Private-Key-to-Public-Key verifies that cypher text has been authored by the owner of a Private Key. Decrypting the cypher text encrypted with a Private Key demonstrates the authorship, and therefore consent, of the Private Key’s owner, like a signature.
Accounts on blockchain systems, called “wallets,” are direct implementations of Asymmetric Cryptography. A wallet is composed of two complementary cryptographic keys. Public Keys are blockchain wallet addresses. Anyone can deposit an asset into a wallet address. However, transferring an asset out of a wallet address requires the wallet’s Private Key. Blockchain systems assume that only the wallet owner has access to their Private Key.
Prior to blockchain technology intermediaries were required to verify transaction information and allow a transaction to occur. The transaction information to be verified included the identities of account owners in question, the consent of these account owners to a transaction (traditionally given by a signature), and whether these accounts contained enough assets to make the transaction. Blockchain systems verify transaction information and permit secure asset exchange without an intermediary.
To enable decentralized verification every transaction made between blockchain accounts must follow strict guidelines. Transactions begin as “Transaction Requests” that contain specific information. These requests are checked for validity before the asset exchange can occur.
Imagine we have two wallets: A and B. A wants to send an asset to B’s wallet. To do this, A combines required information:
- An identifier of the account that is to hand off ownership to another account: A’s Public Key.

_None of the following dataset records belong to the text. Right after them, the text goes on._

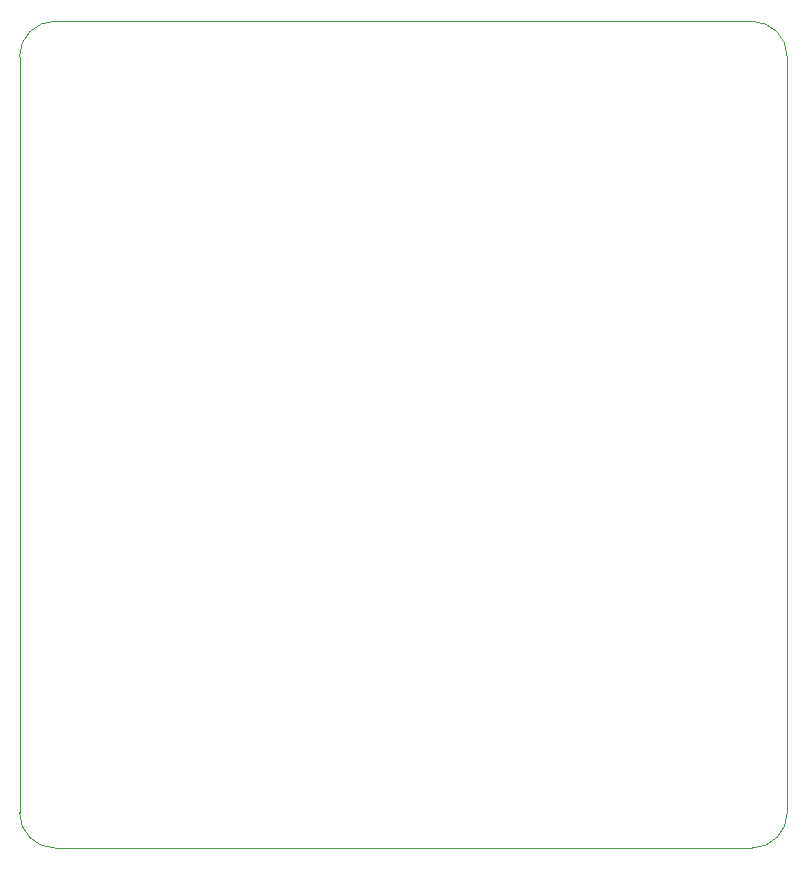
<source format=gm1>
G04 #@! TF.GenerationSoftware,KiCad,Pcbnew,8.0.6*
G04 #@! TF.CreationDate,2025-02-02T01:28:10-08:00*
G04 #@! TF.ProjectId,Cymatics,43796d61-7469-4637-932e-6b696361645f,rev?*
G04 #@! TF.SameCoordinates,Original*
G04 #@! TF.FileFunction,Profile,NP*
%FSLAX46Y46*%
G04 Gerber Fmt 4.6, Leading zero omitted, Abs format (unit mm)*
G04 Created by KiCad (PCBNEW 8.0.6) date 2025-02-02 01:28:10*
%MOMM*%
%LPD*%
G01*
G04 APERTURE LIST*
G04 #@! TA.AperFunction,Profile*
%ADD10C,0.050000*%
G04 #@! TD*
G04 APERTURE END LIST*
D10*
X107910850Y-135058694D02*
G75*
G02*
X104910806Y-132058694I50J3000094D01*
G01*
X166910851Y-135058695D02*
X107910850Y-135058694D01*
X166910851Y-65058693D02*
G75*
G02*
X169910907Y-68058693I-51J-3000107D01*
G01*
X107910849Y-65058693D02*
X166910851Y-65058693D01*
X169910851Y-68058693D02*
X169910851Y-132058695D01*
X104910849Y-68058693D02*
G75*
G02*
X107910849Y-65058749I2999951J-7D01*
G01*
X104910849Y-68058693D02*
X104910850Y-132058694D01*
X169910851Y-132058695D02*
G75*
G02*
X166910851Y-135058651I-2999951J-5D01*
G01*
M02*

</source>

- An identifier of the account that is to receive ownership: B’s Public Key.
- The amount of assets to transfer. A’s claim to this amount of assets will be verified by deriving the Inventory Record from the Transaction Records.
- The time the transaction is to be executed.

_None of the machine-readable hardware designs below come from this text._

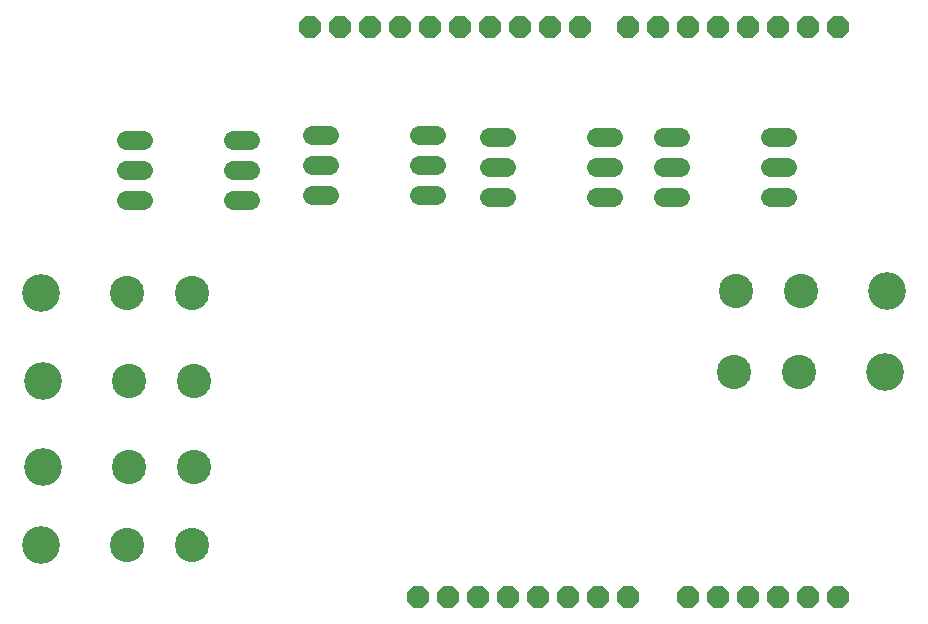
<source format=gbr>
G04 EAGLE Gerber RS-274X export*
G75*
%MOMM*%
%FSLAX34Y34*%
%LPD*%
%INSoldermask Top*%
%IPPOS*%
%AMOC8*
5,1,8,0,0,1.08239X$1,22.5*%
G01*
%ADD10P,2.034460X8X22.500000*%
%ADD11C,2.903200*%
%ADD12C,3.203200*%
%ADD13C,1.625600*%


D10*
X533400Y508000D03*
X508000Y25400D03*
X558800Y508000D03*
X584200Y508000D03*
X609600Y508000D03*
X635000Y508000D03*
X508000Y508000D03*
X482600Y508000D03*
X457200Y508000D03*
X416560Y508000D03*
X391160Y508000D03*
X365760Y508000D03*
X340360Y508000D03*
X314960Y508000D03*
X289560Y508000D03*
X264160Y508000D03*
X238760Y508000D03*
X533400Y25400D03*
X558800Y25400D03*
X584200Y25400D03*
X609600Y25400D03*
X635000Y25400D03*
X457200Y25400D03*
X431800Y25400D03*
X406400Y25400D03*
X381000Y25400D03*
X355600Y25400D03*
X330200Y25400D03*
X213360Y508000D03*
X187960Y508000D03*
X304800Y25400D03*
X279400Y25400D03*
D11*
X601980Y215900D03*
X546980Y215900D03*
D12*
X674980Y215900D03*
D11*
X603250Y284480D03*
X548250Y284480D03*
D12*
X676250Y284480D03*
D11*
X33020Y69850D03*
X88020Y69850D03*
D12*
X-39980Y69850D03*
D11*
X34290Y135890D03*
X89290Y135890D03*
D12*
X-38710Y135890D03*
D11*
X33020Y283210D03*
X88020Y283210D03*
D12*
X-39980Y283210D03*
D11*
X34290Y208280D03*
X89290Y208280D03*
D12*
X-38710Y208280D03*
D13*
X339598Y364490D02*
X353822Y364490D01*
X353822Y389890D02*
X339598Y389890D01*
X339598Y415290D02*
X353822Y415290D01*
X429768Y415290D02*
X443992Y415290D01*
X443992Y389890D02*
X429768Y389890D01*
X429768Y364490D02*
X443992Y364490D01*
X486918Y364490D02*
X501142Y364490D01*
X501142Y389890D02*
X486918Y389890D01*
X486918Y415290D02*
X501142Y415290D01*
X577088Y415290D02*
X591312Y415290D01*
X591312Y389890D02*
X577088Y389890D01*
X577088Y364490D02*
X591312Y364490D01*
X46482Y361950D02*
X32258Y361950D01*
X32258Y387350D02*
X46482Y387350D01*
X46482Y412750D02*
X32258Y412750D01*
X122428Y412750D02*
X136652Y412750D01*
X136652Y387350D02*
X122428Y387350D01*
X122428Y361950D02*
X136652Y361950D01*
X189738Y365760D02*
X203962Y365760D01*
X203962Y391160D02*
X189738Y391160D01*
X189738Y416560D02*
X203962Y416560D01*
X279908Y416560D02*
X294132Y416560D01*
X294132Y391160D02*
X279908Y391160D01*
X279908Y365760D02*
X294132Y365760D01*
M02*

</source>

- A fee paid to the system for verifying and executing the transaction.
- Proof that A consents to transfer assets to B: A’s Private Key signature
A demonstrates consent to transfer their assets to B’s by encrypting — or “signing” — the transaction information with their Private Key. This transaction information then becomes a formal “Transaction Request” sent to the network. Nodes witnessing the request prove A’s consent by decrypting A’s signature — generated with A’s Private Key — via A’s Public Key, their public wallet address. A successful decryption verifies that the request was truly authored by the wallet’s owner. Only the owner of the wallet should have access to the wallet’s Private Key.